Law360, New York (September 25, 2014, 7:59 PM ET) — When he steps down after nearly six years as attorney general, Eric Holder will leave behind a renewed commitment to prosecuting white collar and corporate crime, having dusted off two old statutes to turn the Department of Justice into a global corruption cop and secure billions of dollars in recoveries from major financial institutions.

Although the outgoing attorney general will also be remembered for reducing sentences for small-time drug users, cracking down on health care fraud and being the first attorney general to be held in contempt of Congress, his mark on the corporate world has been deep.

One of Holder’s most significant initiatives was the renewed use of the Foreign Corrupt Practices Act, a 1977 statute that prohibits U.S. persons and certain foreign securities issuers from making bribes to foreign officials for the purpose of obtaining business. The DOJ’s use of the law has skyrocketed since 2009, when Holder took office, spawning specialized legal practice groups and anti-bribery compliance programs around the world.

After lying dormant for decades, the law now seems to have woken up – permanently, according to Trace Schmeltz, a partner at Barnes & Thornburg LLP.

+ + + + + + +

_GOAL 1:_ In the Eric Holder article, what year was the Foreign Corrupt Practices Act passed?
_GOAL 2:_ Quote the Eric Holder article from "Although the outgoing" up to and including "Barnes & Thornburg LLP.".

+ + + + + + +

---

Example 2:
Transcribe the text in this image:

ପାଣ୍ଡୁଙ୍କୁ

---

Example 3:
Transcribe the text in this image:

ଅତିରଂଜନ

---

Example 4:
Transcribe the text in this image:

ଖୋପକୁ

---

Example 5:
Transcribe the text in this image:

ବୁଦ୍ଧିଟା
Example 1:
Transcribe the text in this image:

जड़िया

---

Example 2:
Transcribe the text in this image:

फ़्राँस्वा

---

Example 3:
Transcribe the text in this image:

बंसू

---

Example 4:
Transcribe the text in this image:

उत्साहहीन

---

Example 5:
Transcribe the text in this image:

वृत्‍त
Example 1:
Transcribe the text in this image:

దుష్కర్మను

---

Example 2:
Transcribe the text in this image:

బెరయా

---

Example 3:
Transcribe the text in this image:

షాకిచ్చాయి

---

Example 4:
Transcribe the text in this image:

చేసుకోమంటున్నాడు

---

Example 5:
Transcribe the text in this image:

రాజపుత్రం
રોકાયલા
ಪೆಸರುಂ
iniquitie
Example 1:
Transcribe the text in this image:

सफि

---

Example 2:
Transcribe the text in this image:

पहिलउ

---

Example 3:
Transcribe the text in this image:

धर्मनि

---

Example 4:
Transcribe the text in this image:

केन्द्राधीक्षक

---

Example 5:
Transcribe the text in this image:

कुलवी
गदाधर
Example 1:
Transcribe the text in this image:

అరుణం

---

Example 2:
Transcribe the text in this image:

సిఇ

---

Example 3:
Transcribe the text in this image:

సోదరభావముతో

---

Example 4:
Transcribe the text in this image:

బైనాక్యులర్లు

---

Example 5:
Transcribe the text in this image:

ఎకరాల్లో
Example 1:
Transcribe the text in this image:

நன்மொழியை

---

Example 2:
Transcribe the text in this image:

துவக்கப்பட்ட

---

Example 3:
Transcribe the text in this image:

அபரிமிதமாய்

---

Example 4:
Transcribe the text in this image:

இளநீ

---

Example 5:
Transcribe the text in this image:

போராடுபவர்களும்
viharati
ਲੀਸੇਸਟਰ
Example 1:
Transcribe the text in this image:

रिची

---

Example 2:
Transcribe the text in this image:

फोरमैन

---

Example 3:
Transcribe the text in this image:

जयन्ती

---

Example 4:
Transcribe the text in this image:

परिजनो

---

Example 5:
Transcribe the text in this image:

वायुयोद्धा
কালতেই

+ + + + + + +

_REPLY 1:_ 1977

_REPLY 2:_
Although the outgoing attorney general will also be remembered for reducing sentences for small-time drug users, cracking down on health care fraud and being the first attorney general to be held in contempt of Congress, his mark on the corporate world has been deep.

One of Holder’s most significant initiatives was the renewed use of the Foreign Corrupt Practices Act, a 1977 statute that prohibits U.S. persons and certain foreign securities issuers from making bribes to foreign officials for the purpose of obtaining business. The DOJ’s use of the law has skyrocketed since 2009, when Holder took office, spawning specialized legal practice groups and anti-bribery compliance programs around the world.

After lying dormant for decades, the law now seems to have woken up – permanently, according to Trace Schmeltz, a partner at Barnes & Thornburg LLP.